July 3, 2026

Children Draw Playing data analysis: "How is playing good for the world?"

This morning our team analysed the Children Draw Playing journal about "How is playing good for the world". We had 67 children answer this question.

Dr Jo Grimmond, Prof Sharynne  McLeod, Dr Belinda Downey, Dr Katrina Gersbach, Dr Van H. Tran, Dr Kate Freire
Our overarching themes from the content analysis were:

Playing:

  • fun, good and entertains us (n = 23)
  • keeps us healthy and energetic (n = 17)
  • makes the world happy (n = 16)
  • brings people together (n = 9)
  • we can try new things (n = 9)
  • not good/don’t know (n = 4)

 We discussed the following theories

Classical theories of play

  • Surplus energy theory
  • Recreation or relaxation theory
  • Practice or pre-exercise theory
  • Recapitulation theory

 Contemporary or modern theories of play:

  • Psychoanalytic theory (Freud and Erikson)
  • Arousal-seeking or modulation theory
  • Metacommunicative theory
  • Cognitive theory (Piaget)
  • Sociocultural theory (Vygotsky)

 

CVC2026 - Ducks in a row

This morning Dr Carolyn Gregoric (conference secretary) and I met to discuss CVC2026. The ducks are all in a row! We have really enjoyed using EasyChair as the conference platform to manage all of the papers and reviews. Thanks Carolyn for your fastidious and wise oversight of CVC2026. 


We have just sent out the following email to the 174 teams who have submitted abstracts.

CVC2026 Abstract Outcomes and Invitation to Share Children Draw, Create, Share Belonging

We are pleased to advise that decisions have now been made in relation to all CVC2026 abstract submissions.

Notification emails have been sent to corresponding authors via EasyChair. If you have not received a notification, please log in to EasyChair and check the status of your submission before contacting us, as some notifications may have been filtered into junk or spam folders.
 
We also wanted to share with you details of a new Children’s Voices Centre research project, Children Draw, Create, Share Belonging. The project invites children to share their perspectives on belonging through posters, podcasts, and postcards and provides an important opportunity to centre children’s voices in research.

Further information, including the submission link, is available on the Children’s Voices Centre research page: https://www.csu.edu.au/research/childrens-voices-centre/research.

Please feel free to share this opportunity with your networks, colleagues, families, schools, early childhood settings, services or communities who may be interested in participating or helping to promote the project more widely. These works will be displayed via a global online gallery during the conference.

With thanks

Emma Hayes (she/her)
Senior Administration Officer
Children's Voices Centre
Charles Sturt University, Bathurst, NSW




July 2, 2026

CeTasSSD PhD meeting

Today Felicity, Sarah V and I met to continue discussing Felicity's PhD based within our Catholic Education Tasmania Speech Sound Disorder (CeTasSSD) grant.
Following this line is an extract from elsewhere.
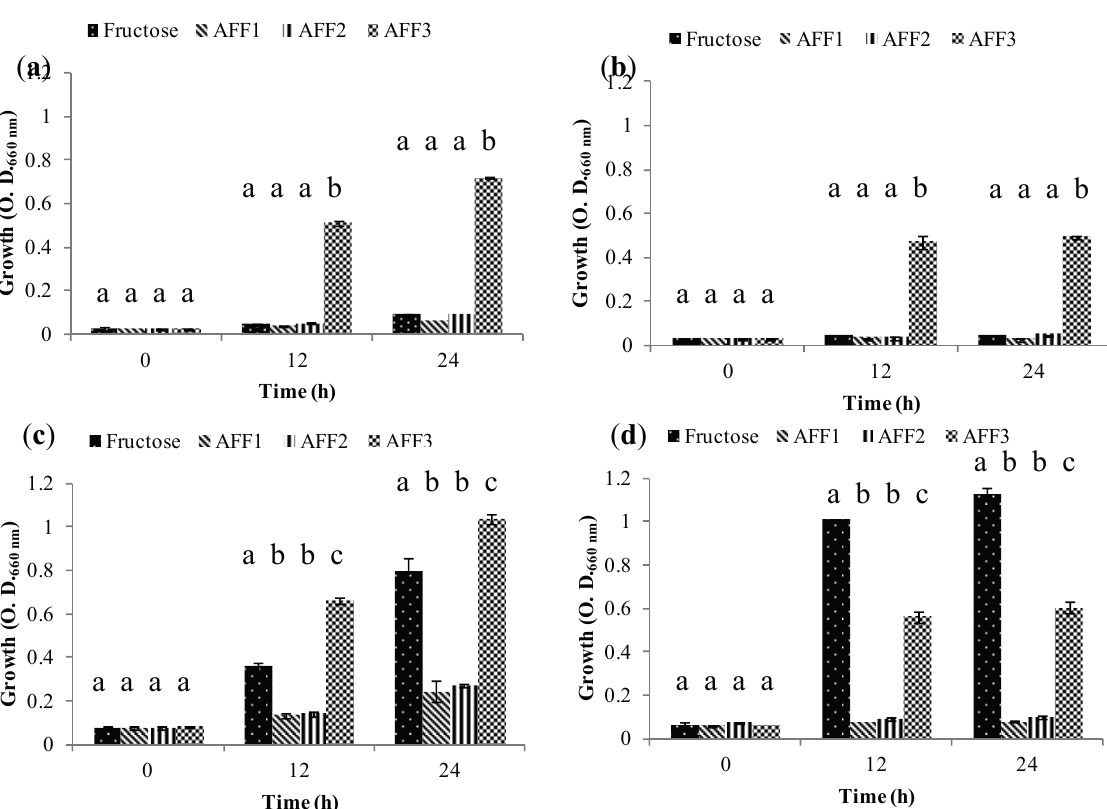
Figure 5. Growth (O.D.) of probiotic bacteria in Group 2 (G2) at 0, 12 and 24 h in semi-synthetic medium using AFF1, AFF2, AFF3 as the sole carbon source and fructose as fermentation control. ( a ) Bifidobacterium lactis DSM 10140. ( b ) Bifidobacterium animalis ATCC 25527. ( c ) Bifidobacterium longum ATCC 15707. ( d ) Bifidobacterium breve ATCC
We have now counted the number of children in 2026 who were assessed using the Diagnostic Evaluation of Articulation and Phonology (DEAP).

  • 210 children have been assessed with the International Speech Screener + DEAP screener  (120 controls + 90 others)
  • 140 students have been assessed with the DEAP Phon (not in the control group)
  •  There are 120 controls (passed ICS, ICS-E and had no teacher concern) (who received ISS, DEAP Screener and DEAP Phon) 


CVC Thursday Research Presentation


Today I provided the CVC Thursday Research Presentation. My topic was "Tips and Tricks for Writing Research CVs to Assist with Grant Writing"

Curriculum vitae (CV) is a Latin word meaning the course of one’s life. An academic’s CV is a comprehensive tool that enables a researcher to collect and analyse data about themselves to support their research endeavours. This workshop will encourage researchers to use their CV to document work that is:
Important 

  • Changes lives: “Will this make a difference?”
  • Generates new knowledge
  • Is of national and international significance

The best you can do

  • Collaborate when you don’t have the knowledge and methodological expertise

Targeted to specific audiences

  • Reviewers, FOR codes, government


McLeod, S. (2014). Undertaking and writing research that is important, targeted, and the best you can do. International Journal of Speech-Language Pathology, 16(2), 95-97. https://doi.org/10.3109/17549507.2014.896106


 

 

Indigenous Cadetship at CVC

We had a fantastic meeting with Addison Stewart to discuss the opportunity for the Children's Voices Centre to host one or two Indigenous Cadetships through CSU. We look forward to progressing this opportunity.


July 1, 2026

SACHL implementation research - Cantonese and Mandarin/Putonghua

Tonight (7:30-9:00) I was online with Dr Kate Margetson and a group of speech pathologists who speak Cantonese and/or Mandarin/Putonghua. They were advising us about how to adapt the SACHL for children who speak Cantonese and/or Mandarin/Putonghua. What a useful conversation - great insights were shared.